Emerging Self-deluded Artform

Lyrics, thoughts, food and other good things, brought to you by Brian...

Picking up where I left off...

Three months ago today I began a post I had intended to be based on the conflict between sacred and secular music. Well, it kinda got left behind. I blame society.

I couldn't help, however, turning my thoughts again to the topic, but with a slightly different focus. I tend to question the definitions of good and bad music. To some people, Nickelback is "good" - or even great. Personal taste aside, I think we can all admit that they're not beginning any music revolutions. What really intrigues me, though, is the difference between morally good or bad music.
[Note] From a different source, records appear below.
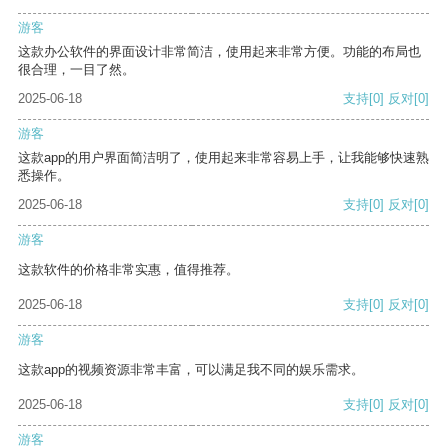
游客
这款办公软件的界面设计非常简洁，使用起来非常方便。功能的布局也
很合理，一目了然。
2025-06-18
支持
[0]
反对
[0]
游客
这款app的用户界面简洁明了，使用起来非常容易上手，让我能够快速熟
悉操作。
2025-06-18
支持
[0]
反对
[0]
游客
这款软件的价格非常实惠，值得推荐。
2025-06-18
支持
[0]
反对
[0]
游客
这款app的视频资源非常丰富，可以满足我不同的娱乐需求。
2025-06-18
支持
[0]
反对
[0]
游客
The Beatles are (were) musical giants and their mostly mellow song is parent-friendly. But how do we reconcile the fact that half of their songs were written directly about experiences with drugs? Is this okay? I'm not sure myself. I like the Beatles, though I don't love them, but that's not the point. We often have this idea in our heads that one kind of music is okay and another kind is not, based entirely upon the kind and volume of the instruments and rarely on the lyrics or intent.
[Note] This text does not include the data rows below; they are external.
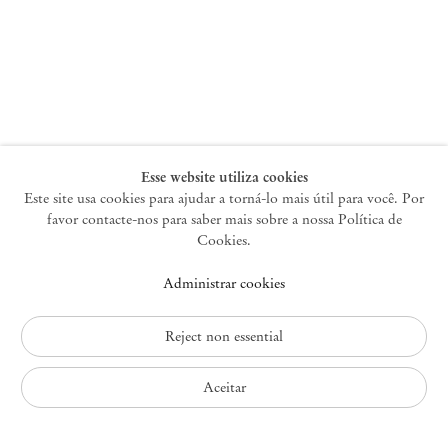
Nova York
47 Walker Street
10013 Nova York EUA
+1 212 220 9943
newyork@mendeswooddm.com
Terça-feira – Sábado, 10h – 18h
Esse website utiliza cookies
Este site usa cookies para ajudar a torná-lo mais útil para você. Por
favor contacte-nos para saber mais sobre a nossa Política de
Germantown
Cookies.
10 Church Ave
Administrar cookies
12526 Germantown Nova York EUA
germantown@mendeswooddm.com
+1 212 220 9943
Reject non essential
Fri – Sun, 11 am – 5 pm
Aceitar
Política de Privacidade
Política de Acessibilidade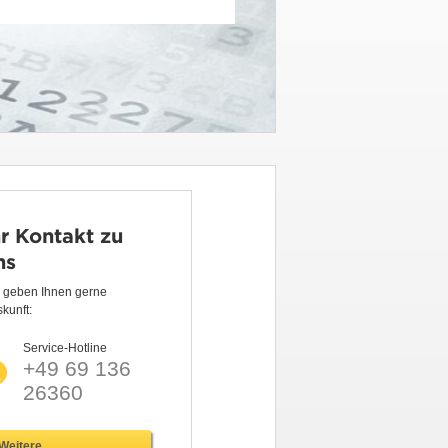
hr Kontakt zu
ns
r geben Ihnen gerne
kunft:
Service-Hotline
+49 69 136
26360
Weitere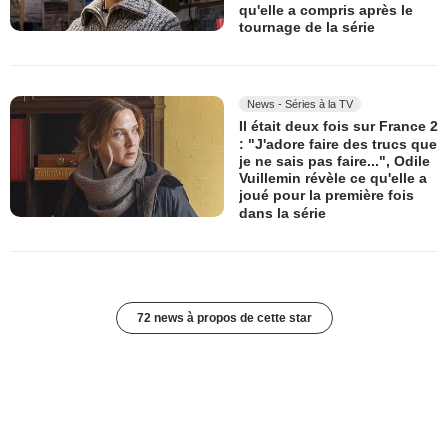
qu'elle a compris après le
tournage de la série
News - Séries à la TV
Il était deux fois sur France 2
: "J'adore faire des trucs que
je ne sais pas faire...", Odile
Vuillemin révèle ce qu'elle a
joué pour la première fois
dans la série
72 news à propos de cette star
Classical music is holy, rap is evil. Acoustic is uplifting, electric is just noise. Songs about love warm the heart, songs about lonliness make kids depressed. Is this really the case? Obviously I don't think so or I wouldn't have written it in such a club-footed attempt at wit.

Still, there must be some answers. Is it all just personal preference? I hope not.

As always, feel free to leave opinions. Anyone with bands/artists/groups they know of which may enlighten the topic, please do let me know.

P.S. Nickelback sucks!

P.P.S. Any views expressed in this post are not necessarily those of the Canadian government, the VanDooren family or Ontario Sod Growers and all its subsidiaries.